### AIM OF THE EXERCISE
Copy out every one of the following entries line for line, with no changes to any word, number, or symbol.

Text extracted from each page:
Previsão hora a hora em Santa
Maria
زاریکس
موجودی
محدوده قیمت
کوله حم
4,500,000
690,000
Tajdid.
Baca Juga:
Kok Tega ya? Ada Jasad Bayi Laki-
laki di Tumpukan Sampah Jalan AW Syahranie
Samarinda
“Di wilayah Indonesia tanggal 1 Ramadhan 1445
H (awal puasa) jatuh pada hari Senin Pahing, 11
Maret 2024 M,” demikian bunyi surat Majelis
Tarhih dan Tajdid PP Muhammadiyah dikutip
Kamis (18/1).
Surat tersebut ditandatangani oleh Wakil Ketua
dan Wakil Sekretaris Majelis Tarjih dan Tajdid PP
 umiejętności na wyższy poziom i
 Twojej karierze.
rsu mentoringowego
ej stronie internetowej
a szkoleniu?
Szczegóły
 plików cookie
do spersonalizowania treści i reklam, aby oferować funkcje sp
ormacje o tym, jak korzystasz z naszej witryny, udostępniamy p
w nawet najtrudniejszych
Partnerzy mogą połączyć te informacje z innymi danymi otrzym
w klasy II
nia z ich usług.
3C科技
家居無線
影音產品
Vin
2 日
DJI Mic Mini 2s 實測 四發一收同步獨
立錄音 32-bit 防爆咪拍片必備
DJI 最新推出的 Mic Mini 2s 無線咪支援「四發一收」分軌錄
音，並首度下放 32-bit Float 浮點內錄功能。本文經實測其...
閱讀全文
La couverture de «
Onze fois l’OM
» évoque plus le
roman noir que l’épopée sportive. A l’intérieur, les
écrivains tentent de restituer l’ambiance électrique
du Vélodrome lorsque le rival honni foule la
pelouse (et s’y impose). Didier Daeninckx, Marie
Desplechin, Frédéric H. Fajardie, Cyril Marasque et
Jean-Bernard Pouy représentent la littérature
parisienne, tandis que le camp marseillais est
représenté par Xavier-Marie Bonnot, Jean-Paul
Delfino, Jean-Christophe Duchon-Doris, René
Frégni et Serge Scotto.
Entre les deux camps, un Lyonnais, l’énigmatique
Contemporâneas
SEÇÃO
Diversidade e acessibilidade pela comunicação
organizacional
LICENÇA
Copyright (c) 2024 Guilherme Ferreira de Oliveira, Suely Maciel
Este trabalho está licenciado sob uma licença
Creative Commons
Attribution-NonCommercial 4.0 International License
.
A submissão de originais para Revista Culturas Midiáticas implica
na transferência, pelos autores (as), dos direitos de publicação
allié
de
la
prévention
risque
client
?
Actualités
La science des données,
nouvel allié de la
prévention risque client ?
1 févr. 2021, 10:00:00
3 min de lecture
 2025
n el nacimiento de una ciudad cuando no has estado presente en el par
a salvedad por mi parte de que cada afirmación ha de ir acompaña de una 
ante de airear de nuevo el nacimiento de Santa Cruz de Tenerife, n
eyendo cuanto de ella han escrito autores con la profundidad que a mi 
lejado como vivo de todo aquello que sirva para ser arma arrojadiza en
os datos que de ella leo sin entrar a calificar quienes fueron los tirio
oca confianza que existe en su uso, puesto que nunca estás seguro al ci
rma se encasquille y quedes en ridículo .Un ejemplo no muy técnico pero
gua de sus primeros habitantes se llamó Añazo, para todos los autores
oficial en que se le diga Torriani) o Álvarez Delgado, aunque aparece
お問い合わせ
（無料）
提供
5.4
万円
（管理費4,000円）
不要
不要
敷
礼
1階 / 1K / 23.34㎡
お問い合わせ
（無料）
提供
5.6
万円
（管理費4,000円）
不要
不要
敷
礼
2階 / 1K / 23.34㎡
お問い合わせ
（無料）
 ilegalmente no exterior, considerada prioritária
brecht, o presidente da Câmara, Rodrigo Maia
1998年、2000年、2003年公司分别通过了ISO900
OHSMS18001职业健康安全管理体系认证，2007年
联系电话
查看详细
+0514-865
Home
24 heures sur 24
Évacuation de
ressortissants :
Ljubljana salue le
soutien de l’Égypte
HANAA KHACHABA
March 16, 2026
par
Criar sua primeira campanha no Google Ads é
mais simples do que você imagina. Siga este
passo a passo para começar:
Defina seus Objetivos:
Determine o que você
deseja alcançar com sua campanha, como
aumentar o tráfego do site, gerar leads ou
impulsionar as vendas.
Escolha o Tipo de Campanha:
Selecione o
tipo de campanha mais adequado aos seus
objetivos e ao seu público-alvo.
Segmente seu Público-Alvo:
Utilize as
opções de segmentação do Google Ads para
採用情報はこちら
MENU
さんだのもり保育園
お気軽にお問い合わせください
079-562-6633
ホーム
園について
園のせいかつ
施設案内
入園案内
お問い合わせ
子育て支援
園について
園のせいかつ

### COMPLETED EXERCISE
Previsão hora a hora em Santa
Maria
زاریکس
موجودی
محدوده قیمت
کوله حم
4,500,000
690,000
Tajdid.
Baca Juga:
Kok Tega ya? Ada Jasad Bayi Laki-
laki di Tumpukan Sampah Jalan AW Syahranie
Samarinda
“Di wilayah Indonesia tanggal 1 Ramadhan 1445
H (awal puasa) jatuh pada hari Senin Pahing, 11
Maret 2024 M,” demikian bunyi surat Majelis
Tarhih dan Tajdid PP Muhammadiyah dikutip
Kamis (18/1).
Surat tersebut ditandatangani oleh Wakil Ketua
dan Wakil Sekretaris Majelis Tarjih dan Tajdid PP
 umiejętności na wyższy poziom i
 Twojej karierze.
rsu mentoringowego
ej stronie internetowej
a szkoleniu?
Szczegóły
 plików cookie
do spersonalizowania treści i reklam, aby oferować funkcje sp
ormacje o tym, jak korzystasz z naszej witryny, udostępniamy p
w nawet najtrudniejszych
Partnerzy mogą połączyć te informacje z innymi danymi otrzym
w klasy II
nia z ich usług.
3C科技
家居無線
影音產品
Vin
2 日
DJI Mic Mini 2s 實測 四發一收同步獨
立錄音 32-bit 防爆咪拍片必備
DJI 最新推出的 Mic Mini 2s 無線咪支援「四發一收」分軌錄
音，並首度下放 32-bit Float 浮點內錄功能。本文經實測其...
閱讀全文
La couverture de «
Onze fois l’OM
» évoque plus le
roman noir que l’épopée sportive. A l’intérieur, les
écrivains tentent de restituer l’ambiance électrique
du Vélodrome lorsque le rival honni foule la
pelouse (et s’y impose). Didier Daeninckx, Marie
Desplechin, Frédéric H. Fajardie, Cyril Marasque et
Jean-Bernard Pouy représentent la littérature
parisienne, tandis que le camp marseillais est
représenté par Xavier-Marie Bonnot, Jean-Paul
Delfino, Jean-Christophe Duchon-Doris, René
Frégni et Serge Scotto.
Entre les deux camps, un Lyonnais, l’énigmatique
Contemporâneas
SEÇÃO
Diversidade e acessibilidade pela comunicação
organizacional
LICENÇA
Copyright (c) 2024 Guilherme Ferreira de Oliveira, Suely Maciel
Este trabalho está licenciado sob uma licença
Creative Commons
Attribution-NonCommercial 4.0 International License
.
A submissão de originais para Revista Culturas Midiáticas implica
na transferência, pelos autores (as), dos direitos de publicação
allié
de
la
prévention
risque
client
?
Actualités
La science des données,
nouvel allié de la
prévention risque client ?
1 févr. 2021, 10:00:00
3 min de lecture
 2025
n el nacimiento de una ciudad cuando no has estado presente en el par
a salvedad por mi parte de que cada afirmación ha de ir acompaña de una 
ante de airear de nuevo el nacimiento de Santa Cruz de Tenerife, n
eyendo cuanto de ella han escrito autores con la profundidad que a mi 
lejado como vivo de todo aquello que sirva para ser arma arrojadiza en
os datos que de ella leo sin entrar a calificar quienes fueron los tirio
oca confianza que existe en su uso, puesto que nunca estás seguro al ci
rma se encasquille y quedes en ridículo .Un ejemplo no muy técnico pero
gua de sus primeros habitantes se llamó Añazo, para todos los autores
oficial en que se le diga Torriani) o Álvarez Delgado, aunque aparece
お問い合わせ
（無料）
提供
5.4
万円
（管理費4,000円）
不要
不要
敷
礼
1階 / 1K / 23.34㎡
お問い合わせ
（無料）
提供
5.6
万円
（管理費4,000円）
不要
不要
敷
礼
2階 / 1K / 23.34㎡
お問い合わせ
（無料）
 ilegalmente no exterior, considerada prioritária
brecht, o presidente da Câmara, Rodrigo Maia
1998年、2000年、2003年公司分别通过了ISO900
OHSMS18001职业健康安全管理体系认证，2007年
联系电话
查看详细
+0514-865
Home
24 heures sur 24
Évacuation de
ressortissants :
Ljubljana salue le
soutien de l’Égypte
HANAA KHACHABA
March 16, 2026
par
Criar sua primeira campanha no Google Ads é
mais simples do que você imagina. Siga este
passo a passo para começar:
Defina seus Objetivos:
Determine o que você
deseja alcançar com sua campanha, como
aumentar o tráfego do site, gerar leads ou
impulsionar as vendas.
Escolha o Tipo de Campanha:
Selecione o
tipo de campanha mais adequado aos seus
objetivos e ao seu público-alvo.
Segmente seu Público-Alvo:
Utilize as
opções de segmentação do Google Ads para
採用情報はこちら
MENU
さんだのもり保育園
お気軽にお問い合わせください
079-562-6633
ホーム
園について
園のせいかつ
施設案内
入園案内
お問い合わせ
子育て支援
園について
園のせいかつ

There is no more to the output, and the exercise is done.